L'impact de la recherche
Fin 2022, le COMETS a rendu un avis sur la question de l’impact environnemental de la recherche scientifique. Dans quel contexte le comité a-t-il été saisi ?
Le COMETS avait été saisi dans un contexte d’interrogations profondes, au sein du monde de la recherche, sur la responsabilité de ce secteur à l’égard des défis environnementaux. Il existe d’importantes divergences quant aux directions à prendre. Il y a un conflit de valeurs entre ceux qui, d’un côté, considèrent comme une priorité la réduction de l’impact de la recherche et ceux qui, de l’autre, estiment que le besoin de connaissances doit primer sur toute autre considération. Il nous semblait nécessaire d’apporter des éléments pour cadrer ce débat éthique.
Vous avez participé à cette réflexion. Quelles en sont les principales conclusions ?
Nous avons tout d’abord estimé que la prise en compte des impacts environnementaux de la recherche relevait du champ de l’éthique, au même titre, par exemple, que l’expérimentation animale.

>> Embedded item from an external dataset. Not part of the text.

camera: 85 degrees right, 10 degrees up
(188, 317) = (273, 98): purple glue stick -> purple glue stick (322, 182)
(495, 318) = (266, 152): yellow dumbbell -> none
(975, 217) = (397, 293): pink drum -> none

Ce postulat induit qu’il est de la responsabilité collective des personnels de la recherche de s’impliquer dans la réflexion. Nous pensons qu’il n’est plus possible aujourd’hui de balayer ces questions d’un revers de main.
Parmi nos recommandations, l’une d’entre elles me semble essentielle : la nécessité d’ouvrir un vaste débat interne. Il est impératif de créer des espaces de discussion sûrs qui permettent à chacun d’exprimer ses valeurs et de naviguer vers une position commune.

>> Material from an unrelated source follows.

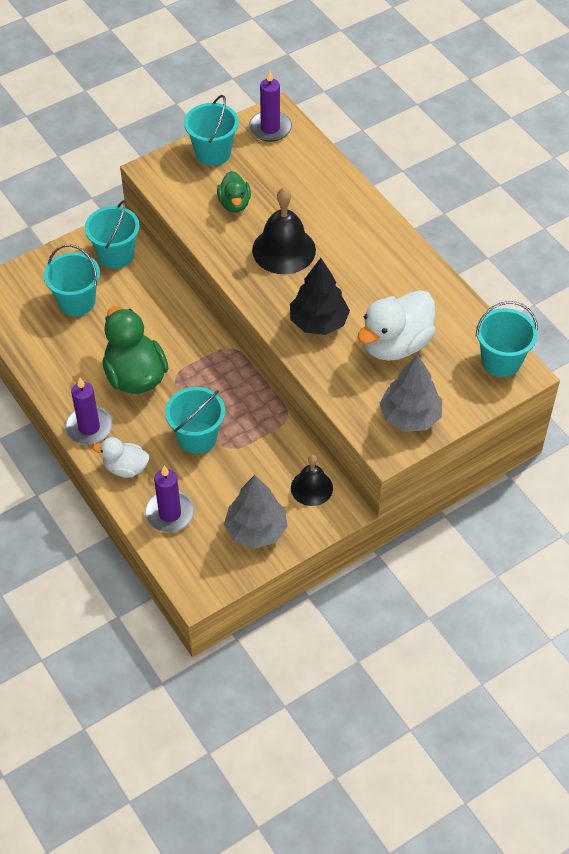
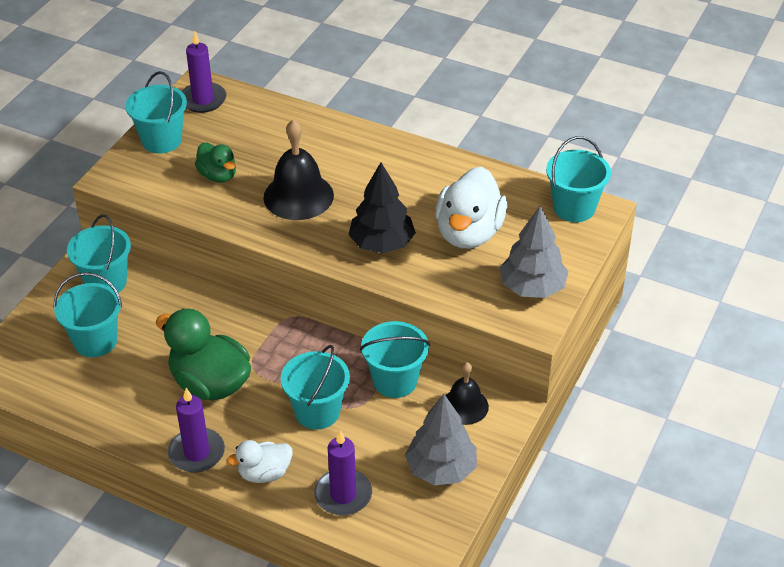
camera: 30 degrees left, 10 degrees down
(273, 440) = (395, 381): none -> turquoise bucket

Le COMETS recommande aussi que ce débat soit équipé d’outils méthodologiques pour évaluer l’impact environnemental, et que la communauté scientifique y consacre des moyens. Plus généralement, nous encourageons le développement d’une culture de l’impact dans le milieu de la recherche.
" La question de l’empreinte environnementale de la Flotte océanographique française, comme celle de la recherche au sens large, est complexe. Il ne faut pas tomber trop rapidement dans le normatif. Je crois qu’il convient d’abord de définir des grandes lignes, des pistes. Les espaces d’échanges qui sont ouverts aujourd’hui par l’infrastructure de recherche Flotte océanographique française devront être maintenus pour permettre à tous les acteurs de s’emparer des enjeux."
Eric Guilyardi
Quel regard portez-vous sur la démarche « Imaginons la Flotte océanographique française à l'horizon 2035 » ?
C’est une très bonne chose ! À l’instar de la prospective Océan-Atmosphère dont le colloque de synthèse s’est tenu en janvier 2023, cette démarche lancée par la Flotte océanographique française prouve qu’il y a une vaste prise de conscience de l’enjeu que représente l’empreinte environnementale de la recherche et en particulier des navires océanographiques. Il est important et nécessaire de mener cette réflexion collectivement. Dans les labos, on ressent une forte motivation, de la part des jeunes chercheurs notamment, à faire avancer les choses. Ils ont besoin de cohérence entre leur pratique et le résultat de leurs recherches.
Quels écueils seraient, selon vous, à éviter ?
Le risque serait, sous la pression, de ne pas prendre le temps de l’appropriation. Or, c’est crucial ! La question de l’empreinte environnementale de la Flotte océanographique française, comme celle de la recherche au sens large, est complexe. Il ne faut pas tomber trop rapidement dans le normatif. Je crois qu’il convient d’abord de définir des grandes lignes, des pistes. Les espaces d’échanges qui sont ouverts aujourd’hui par l’infrastructure de recherche Flotte océanographique française devront être maintenus pour permettre à tous les acteurs de s’emparer des enjeux. Cette démarche s’inscrit dans le temps long, même si des premières actions peuvent se mettre en place rapidement.